Пока Сиэль источал любопытство и доброжелательность, Себастьян, видимо, не испытывал ничего, кроме недоверия и недовольства. Разумеется, он рассказывал и показывал всё, что Сиэль запрашивал, но к тому его обязывал исключительно контракт, поэтому действия слуги так и оставались неохотными, а слова — произнесёнными сквозь зубы.
Осознавая, что вопреки всем усилиям оттепели не наблюдается, а вот завершение войны всё ближе и ближе, Сиэль тайно мечтал, чтобы военные действия продлились хотя бы ещё на несколько месяцев. И всё же данную клятву ни при каких условиях нарушать не собирался. Поэтому, когда весь мир праздновал победу и приветствовал долгожданную свободу, Сиэль стойко принял печаль и встретил свою свободу — нежеланную.
* * *
Мир начал капля за каплей отогреваться, Себастьян без колебаний ушёл в неизвестном направлении, а сам Сиэль медленно, но уверенно стал погружаться в ледяную стужу.
Когда Сиэль переступает черту пятидесятилетия в бессмертной личине, он заключает, что в текущем состоянии чисто физически не сумеет замёрзнуть ещё больше, хотя так и не приходит к достоверной мысли, откуда холод берёт корни и по какой причине изначально образовался.
Однако Вторая мировая война утверждает обратное: в сравнении с этой войной, Первая мировая кажется Сиэлю короткой прогулкой по ветренной осенней степи. Теперь же, в подробностях наблюдая за тем, что и как именно люди причиняют друг другу, демон понимает, что бредёт по обуреваемому метелью лесу.
Сиэль смотрит на то, как люди на полях сражений превращают друг друга в фарш и паштет — и пребывает в абсолютном недоумении: чего ради?..
Сиэль наблюдает за тем, как нацисты проводят свои «блестящие» и «гениальные», как они их величают в самозабвенном экстазе, эксперименты: наносят людям страшные раны с целью последующего заражения разнообразными инфекциями, подвергают необратимому обморожению подопытных, вводят в тело ядовитые вещества, отрезают конечности и пытаются пришить их обратно, препарируют заживо и достают из человека внутренности — орган за органом...

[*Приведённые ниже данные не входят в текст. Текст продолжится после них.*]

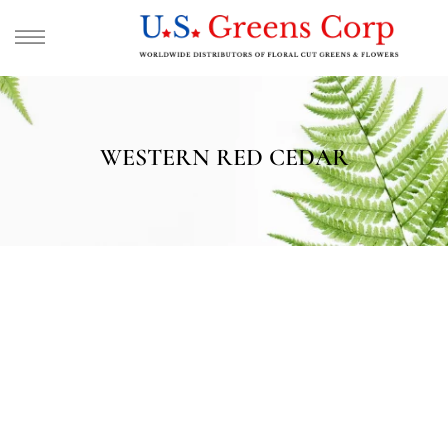
WESTERN RED CEDAR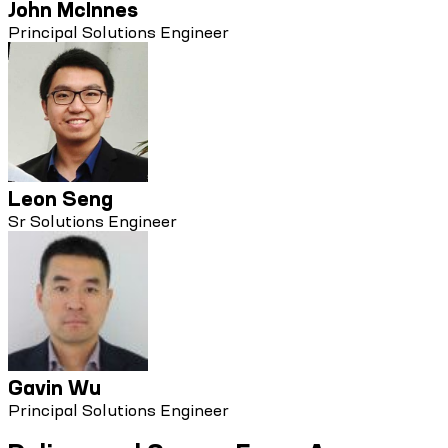
John McInnes
Principal Solutions Engineer
Leon Seng
Sr Solutions Engineer
Gavin Wu
Principal Solutions Engineer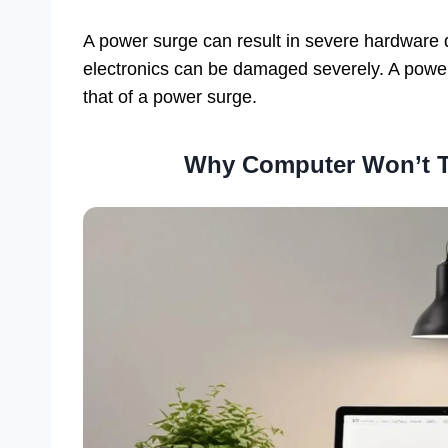
A power surge can result in severe hardware 
electronics can be damaged severely. A power
that of a power surge.
Why Computer Won’t T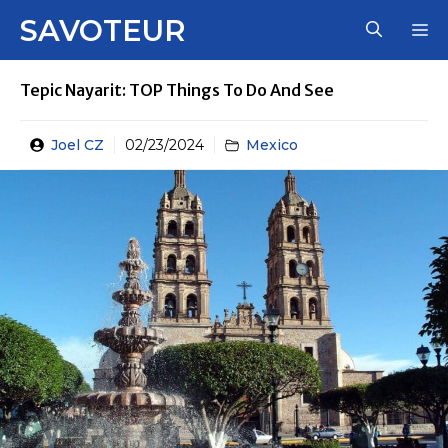
Skip
SAVOTEUR
M
to
content
Tepic Nayarit: TOP Things To Do And See
Joel CZ
02/23/2024
Mexico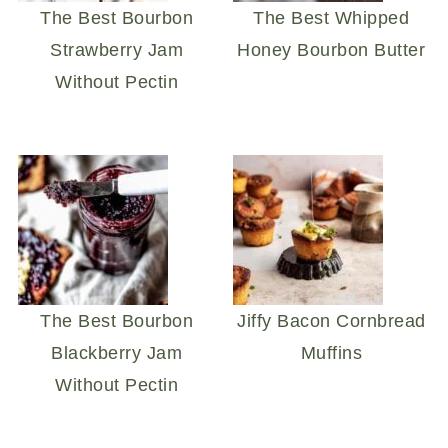
The Best Bourbon
The Best Whipped
Strawberry Jam
Honey Bourbon Butter
Without Pectin
The Best Bourbon
Jiffy Bacon Cornbread
Blackberry Jam
Muffins
Without Pectin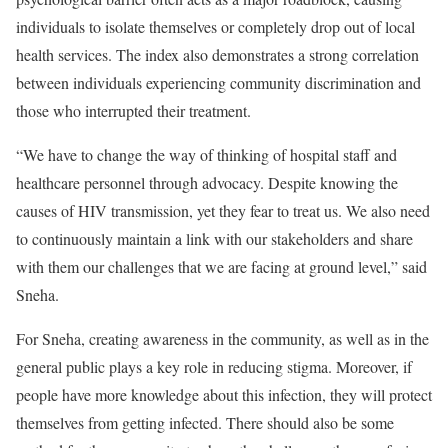
individuals to isolate themselves or completely drop out of local
health services. The index also demonstrates a strong correlation
between individuals experiencing community discrimination and
those who interrupted their treatment.
“We have to change the way of thinking of hospital staff and
healthcare personnel through advocacy. Despite knowing the
causes of HIV transmission, yet they fear to treat us. We also need
to continuously maintain a link with our stakeholders and share
with them our challenges that we are facing at ground level,” said
Sneha.
For Sneha, creating awareness in the community, as well as in the
general public plays a key role in reducing stigma. Moreover, if
people have more knowledge about this infection, they will protect
themselves from getting infected. There should also be some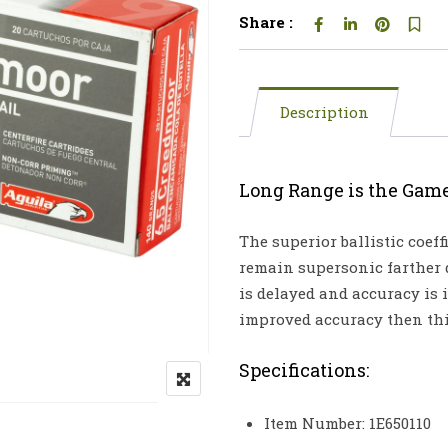
Share :
Description
Long Range is the Gam
The superior ballistic coeff
remain supersonic farther
is delayed and accuracy is
improved accuracy then thi
Specifications:
Item Number: 1E650110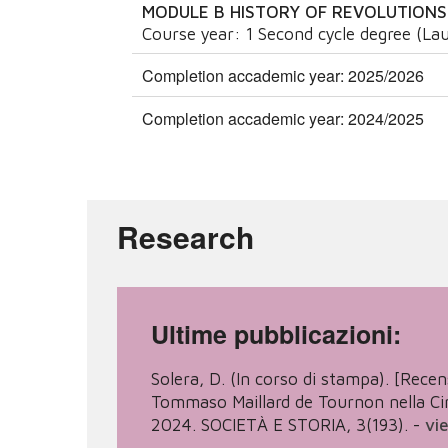
MODULE B HISTORY OF REVOLUTIONS
Course year:
1
Second cycle degree (Lau
Completion accademic year: 2025/2026
Completion accademic year: 2024/2025
Research
Ultime pubblicazioni:
Solera, D. (In corso di stampa). [Recensi
Tommaso Maillard de Tournon nella Cina
2024. SOCIETÀ E STORIA, 3(193).
-
vi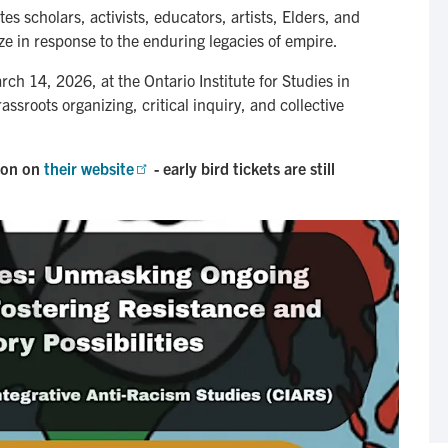
s scholars, activists, educators, artists, Elders, and
ze in response to the enduring legacies of empire.
h 14, 2026, at the Ontario Institute for Studies in
ssroots organizing, critical inquiry, and collective
ion on
their website
- early bird tickets are still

Нет, ему не под силу понять. И он подсознательно задаётся вопросом, способен ли понять Себастьян.
* * *
Быстро оценив обстановку и уяснив, что, в отличие от Первой мировой Войны, теперь Сиэль лишён таких привилегий, как относительно небольшое количество подопечных и более-менее безопасных мест на земле, он вынужден изменить тактику. Ради обеспечения неприкосновенности своих контракторов демон, вместо того, чтобы путешествовать тёплыми странами мира на поверхности, спускается в самые глубины подземного пространства.
«Поклон тебе, Себастьян, за однажды проведённый подробный экскурс, — думает Сиэль, осматриваясь и адаптируя зрение, — сориентироваться довольно легко».
Сиэль движется по следам специально оставленной снаружи, но отпечатывающейся и различимой внизу, индивидуальной мистической энергии в форме его пентаграммы (или таки пентаграммы Себастьяна?), предусмотрительно оставленной на территории всех охваченных им концлагерей.
Много дней практики, немного (совсем немного) воспоминаний о демонстрации магии Себастьяном — и он наконец формирует из своих мистических сил то, что необходимо: огромные полупрозрачные энергетические пласты-вакуумы энергии, отливающие синим оттенком и окольцованные багровыми нитями-артериями, которые тянутся и присоединяются к его кровеносной системе.
Он всецело концентрируется на построенном схематически маршруте и отправляет все пласты-вакуумы в пункты назначения.
«Идеально, — кивает сам себе Сиэль и удовлетворённо размышляет: — Теперь расположение вакуумов параллельно нужным концлагерям».
Здесь его контракторы переждут войну и сохранят свои жизни в состоянии анабиоза, временно «питаясь» из его организма через нити-артерии. То, что он создал, в образовавшейся смуте — вариант наибольшей защищённости. Единственное, что представляет весомый риск, — это посягательство других демонов на его владения.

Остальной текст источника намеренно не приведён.